▶ _Data to examine_:
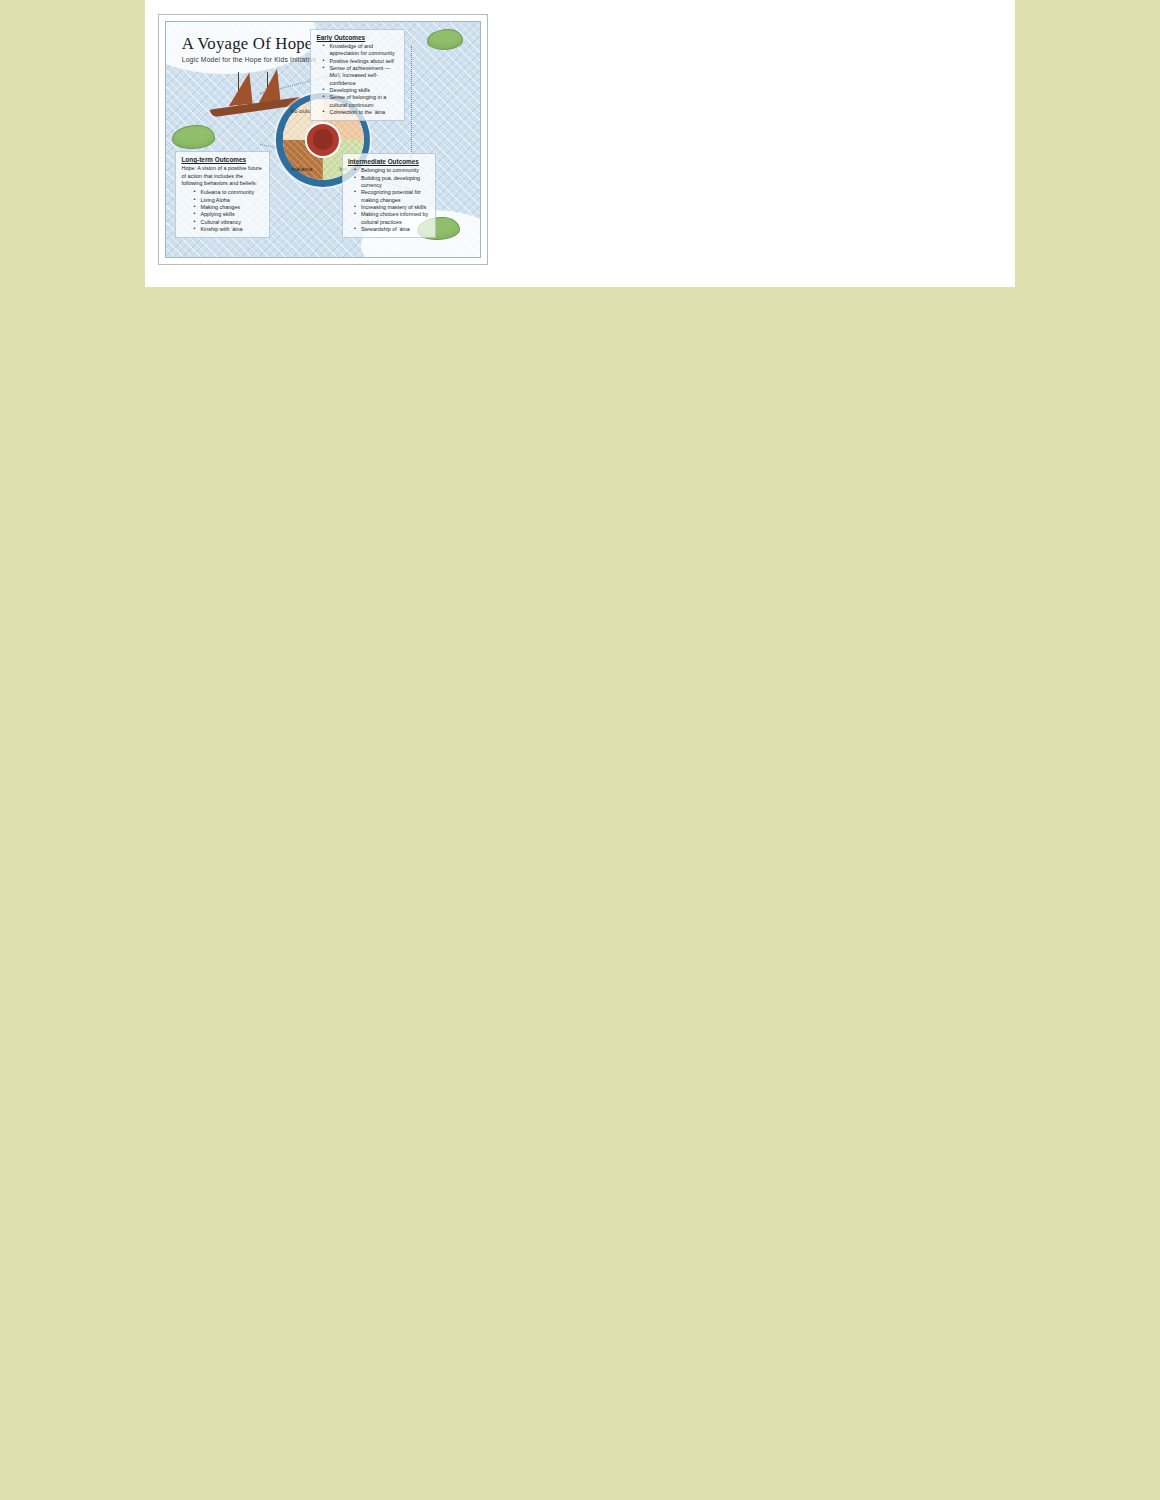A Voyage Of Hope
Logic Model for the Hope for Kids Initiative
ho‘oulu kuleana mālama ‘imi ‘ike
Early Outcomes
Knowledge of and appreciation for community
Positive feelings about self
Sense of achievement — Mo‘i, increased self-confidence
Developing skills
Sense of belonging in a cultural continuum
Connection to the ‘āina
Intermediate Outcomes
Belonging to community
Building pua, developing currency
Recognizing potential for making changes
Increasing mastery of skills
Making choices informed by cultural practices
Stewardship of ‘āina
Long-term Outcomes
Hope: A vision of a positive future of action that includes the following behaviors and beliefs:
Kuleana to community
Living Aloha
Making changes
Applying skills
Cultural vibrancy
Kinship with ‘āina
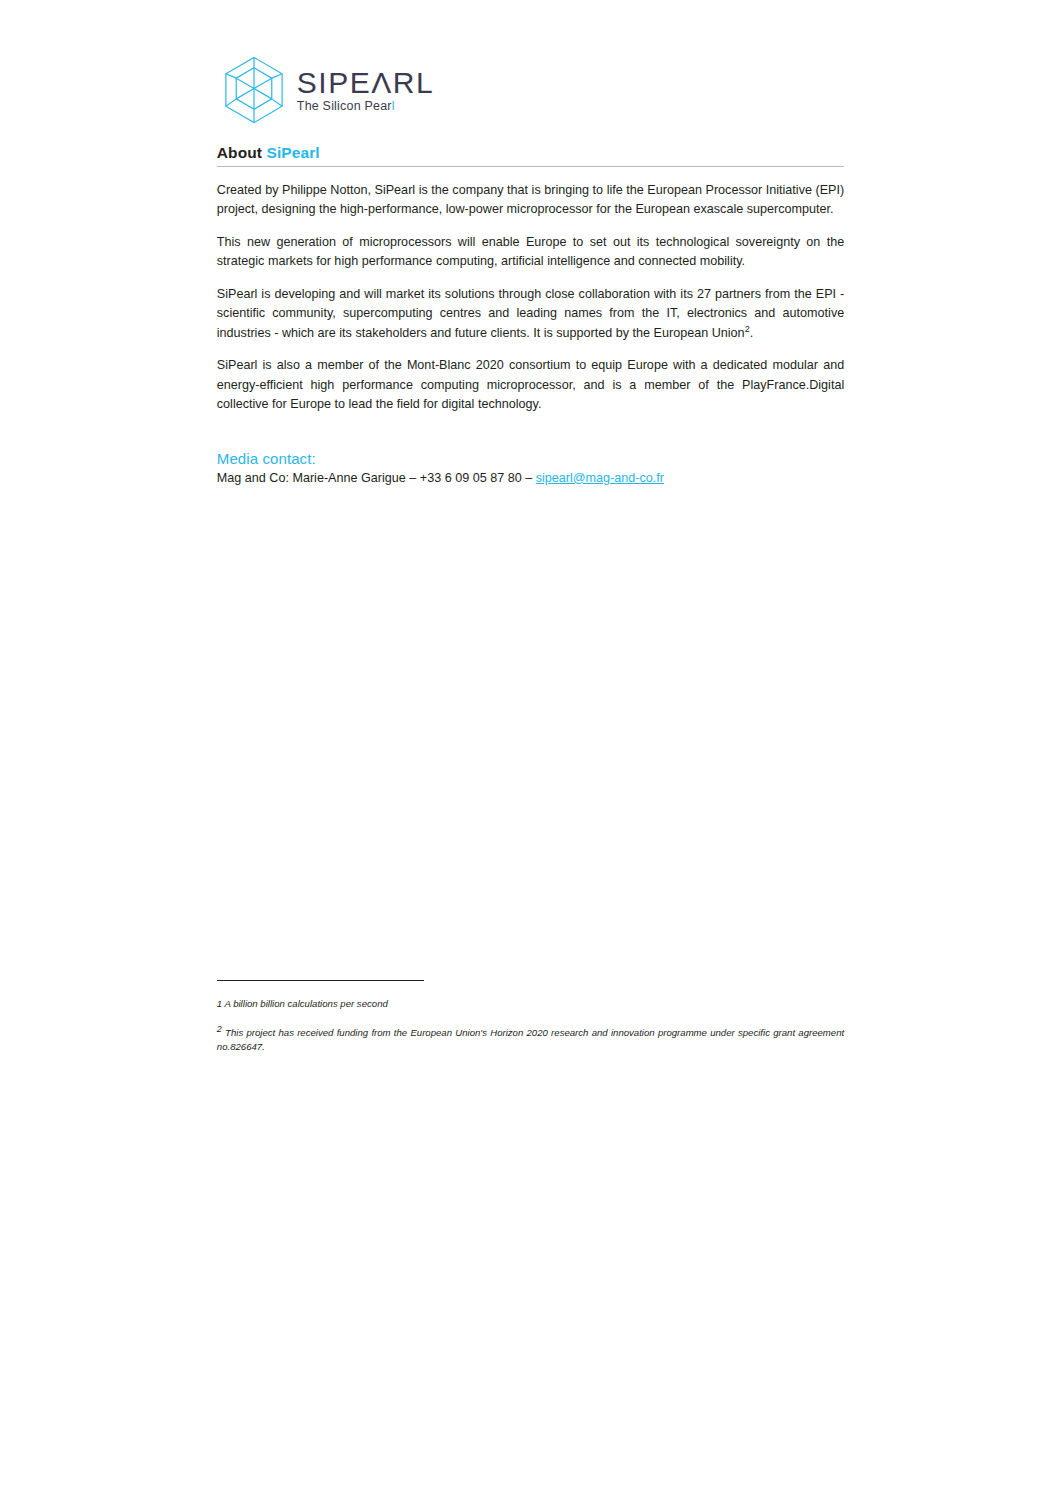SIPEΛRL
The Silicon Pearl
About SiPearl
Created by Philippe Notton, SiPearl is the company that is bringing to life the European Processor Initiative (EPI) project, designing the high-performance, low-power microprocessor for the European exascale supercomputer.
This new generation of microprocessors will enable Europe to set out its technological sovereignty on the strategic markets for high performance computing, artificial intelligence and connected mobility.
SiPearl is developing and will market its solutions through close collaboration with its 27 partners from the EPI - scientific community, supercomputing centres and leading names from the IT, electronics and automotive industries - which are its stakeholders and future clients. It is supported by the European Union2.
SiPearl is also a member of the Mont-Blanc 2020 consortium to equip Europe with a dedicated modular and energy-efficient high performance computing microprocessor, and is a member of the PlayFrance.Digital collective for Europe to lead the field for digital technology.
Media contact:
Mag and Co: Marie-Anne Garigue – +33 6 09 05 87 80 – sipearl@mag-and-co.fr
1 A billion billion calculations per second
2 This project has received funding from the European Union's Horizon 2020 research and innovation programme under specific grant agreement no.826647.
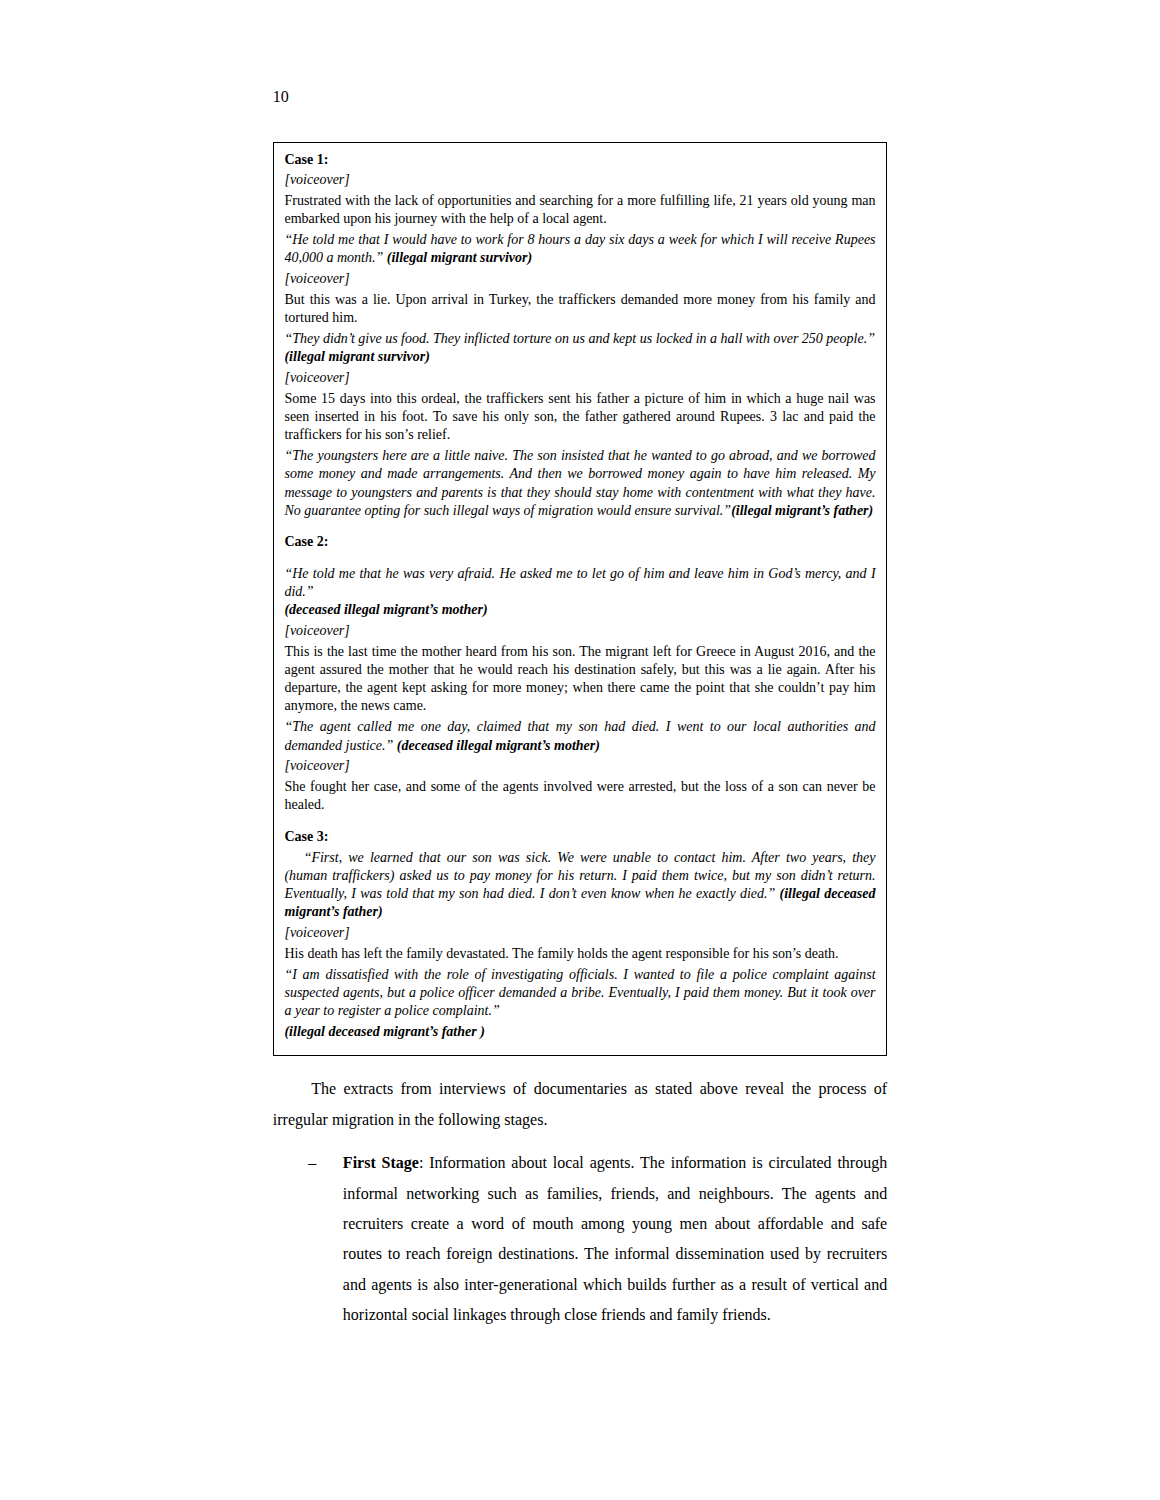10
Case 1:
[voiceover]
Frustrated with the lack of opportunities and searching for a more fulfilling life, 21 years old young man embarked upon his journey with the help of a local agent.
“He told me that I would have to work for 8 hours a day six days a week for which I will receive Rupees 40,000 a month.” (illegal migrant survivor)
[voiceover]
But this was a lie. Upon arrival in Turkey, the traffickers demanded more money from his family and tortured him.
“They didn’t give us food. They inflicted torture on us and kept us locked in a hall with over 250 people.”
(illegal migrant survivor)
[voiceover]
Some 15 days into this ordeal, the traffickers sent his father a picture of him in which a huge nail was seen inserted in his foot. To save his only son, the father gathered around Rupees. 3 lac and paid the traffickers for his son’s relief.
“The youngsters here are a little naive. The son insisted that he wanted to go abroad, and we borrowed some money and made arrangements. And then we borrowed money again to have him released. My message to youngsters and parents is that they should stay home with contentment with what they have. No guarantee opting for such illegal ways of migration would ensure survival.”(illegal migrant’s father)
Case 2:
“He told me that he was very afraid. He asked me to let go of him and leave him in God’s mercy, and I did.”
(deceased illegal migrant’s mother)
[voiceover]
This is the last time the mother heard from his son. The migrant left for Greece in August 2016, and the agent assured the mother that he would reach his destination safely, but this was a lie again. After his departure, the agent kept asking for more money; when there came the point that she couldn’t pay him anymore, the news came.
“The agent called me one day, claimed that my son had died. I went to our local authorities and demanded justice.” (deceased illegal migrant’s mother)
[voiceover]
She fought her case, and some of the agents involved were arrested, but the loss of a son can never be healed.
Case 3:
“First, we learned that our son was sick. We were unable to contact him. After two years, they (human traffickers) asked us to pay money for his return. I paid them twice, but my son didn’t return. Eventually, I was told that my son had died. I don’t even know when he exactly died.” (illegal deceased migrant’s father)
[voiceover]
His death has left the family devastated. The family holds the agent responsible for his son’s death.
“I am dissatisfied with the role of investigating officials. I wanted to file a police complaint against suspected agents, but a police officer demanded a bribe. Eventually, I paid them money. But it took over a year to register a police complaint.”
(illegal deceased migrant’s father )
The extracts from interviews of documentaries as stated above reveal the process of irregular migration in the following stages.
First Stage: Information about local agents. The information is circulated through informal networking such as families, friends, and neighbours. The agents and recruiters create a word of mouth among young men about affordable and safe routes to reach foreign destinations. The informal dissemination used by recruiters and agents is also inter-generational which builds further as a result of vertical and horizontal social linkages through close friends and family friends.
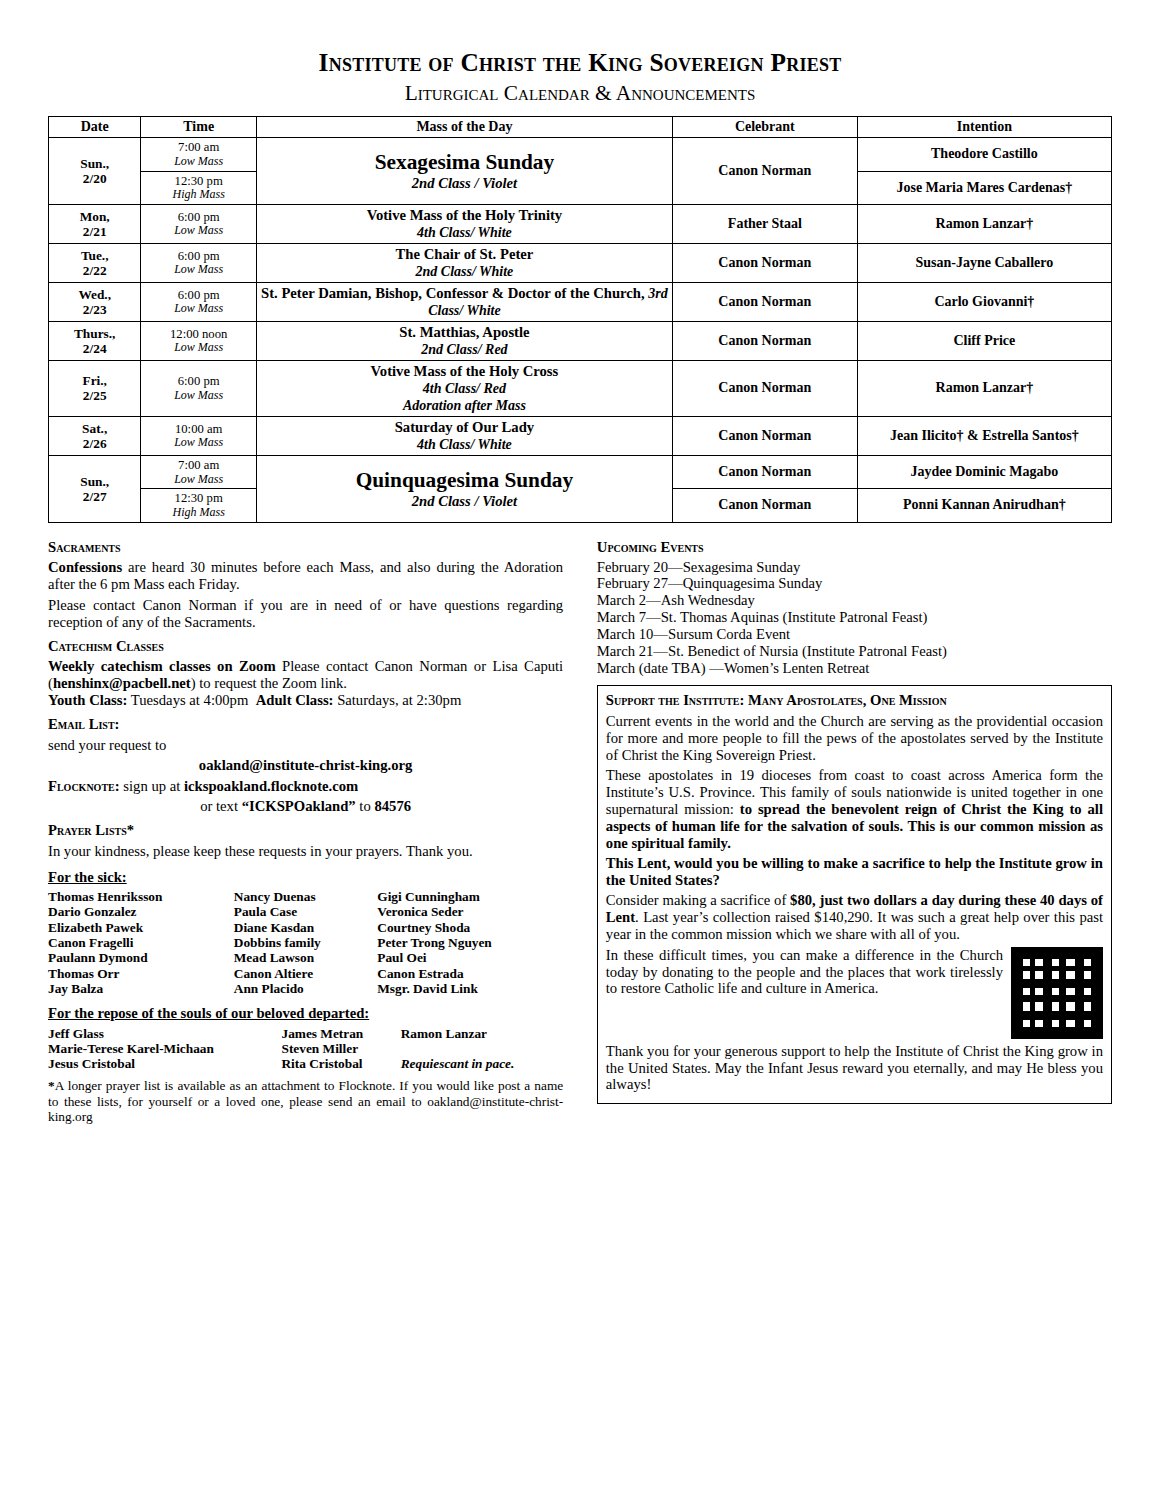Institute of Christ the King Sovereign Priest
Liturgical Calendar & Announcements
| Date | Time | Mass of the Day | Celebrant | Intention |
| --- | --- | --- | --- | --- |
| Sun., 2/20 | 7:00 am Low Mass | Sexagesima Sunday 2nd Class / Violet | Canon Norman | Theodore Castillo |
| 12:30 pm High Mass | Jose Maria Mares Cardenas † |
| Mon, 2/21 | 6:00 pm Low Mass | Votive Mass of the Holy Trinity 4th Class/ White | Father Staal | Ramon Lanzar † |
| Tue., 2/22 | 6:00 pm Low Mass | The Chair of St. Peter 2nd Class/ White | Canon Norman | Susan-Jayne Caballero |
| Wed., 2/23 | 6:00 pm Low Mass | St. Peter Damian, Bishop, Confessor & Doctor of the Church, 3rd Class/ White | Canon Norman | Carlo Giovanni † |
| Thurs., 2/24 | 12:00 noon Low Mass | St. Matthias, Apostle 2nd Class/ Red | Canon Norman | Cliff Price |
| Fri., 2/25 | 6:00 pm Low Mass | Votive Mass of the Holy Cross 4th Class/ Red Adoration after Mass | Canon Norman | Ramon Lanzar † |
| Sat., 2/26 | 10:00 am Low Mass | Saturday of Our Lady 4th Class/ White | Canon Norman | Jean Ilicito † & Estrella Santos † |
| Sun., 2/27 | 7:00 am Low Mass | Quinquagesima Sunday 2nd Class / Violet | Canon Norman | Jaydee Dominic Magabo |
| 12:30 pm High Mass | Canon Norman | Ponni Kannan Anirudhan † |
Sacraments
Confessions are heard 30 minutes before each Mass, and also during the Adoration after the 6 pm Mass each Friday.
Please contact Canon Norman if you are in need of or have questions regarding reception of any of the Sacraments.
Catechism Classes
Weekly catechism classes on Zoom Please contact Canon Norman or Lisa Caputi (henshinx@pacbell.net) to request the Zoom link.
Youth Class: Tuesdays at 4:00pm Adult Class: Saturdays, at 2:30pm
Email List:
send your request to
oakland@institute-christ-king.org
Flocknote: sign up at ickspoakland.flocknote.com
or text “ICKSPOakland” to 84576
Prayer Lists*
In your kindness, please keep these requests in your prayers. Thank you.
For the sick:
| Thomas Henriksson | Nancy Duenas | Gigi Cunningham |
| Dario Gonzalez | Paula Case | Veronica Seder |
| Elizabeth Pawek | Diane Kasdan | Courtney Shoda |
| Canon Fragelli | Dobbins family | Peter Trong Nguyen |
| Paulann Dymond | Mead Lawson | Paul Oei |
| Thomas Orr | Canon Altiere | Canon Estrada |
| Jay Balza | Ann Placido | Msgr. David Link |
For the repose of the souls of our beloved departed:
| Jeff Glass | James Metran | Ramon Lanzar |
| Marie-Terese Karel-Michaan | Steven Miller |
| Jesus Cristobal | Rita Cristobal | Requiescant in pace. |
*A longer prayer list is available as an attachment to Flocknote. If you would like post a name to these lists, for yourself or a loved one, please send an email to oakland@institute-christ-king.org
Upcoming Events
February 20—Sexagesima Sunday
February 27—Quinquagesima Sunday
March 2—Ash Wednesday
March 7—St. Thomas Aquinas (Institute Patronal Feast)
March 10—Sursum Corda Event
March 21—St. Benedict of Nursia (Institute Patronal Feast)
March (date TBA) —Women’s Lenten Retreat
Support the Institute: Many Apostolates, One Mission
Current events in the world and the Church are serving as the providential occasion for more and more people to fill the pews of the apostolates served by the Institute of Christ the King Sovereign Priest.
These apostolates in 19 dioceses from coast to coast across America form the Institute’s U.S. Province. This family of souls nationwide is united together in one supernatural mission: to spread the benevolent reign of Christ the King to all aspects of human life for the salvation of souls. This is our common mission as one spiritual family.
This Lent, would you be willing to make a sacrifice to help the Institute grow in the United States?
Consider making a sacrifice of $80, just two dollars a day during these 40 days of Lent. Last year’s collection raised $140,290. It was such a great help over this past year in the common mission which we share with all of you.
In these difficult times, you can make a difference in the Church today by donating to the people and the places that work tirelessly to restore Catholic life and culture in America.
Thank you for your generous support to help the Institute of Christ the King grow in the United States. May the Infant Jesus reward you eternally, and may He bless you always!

▶ _What you will do_:
What is the number of lines in the data above that contain the word "Holy"? Report the figure only.

▶ _Answer section_:
2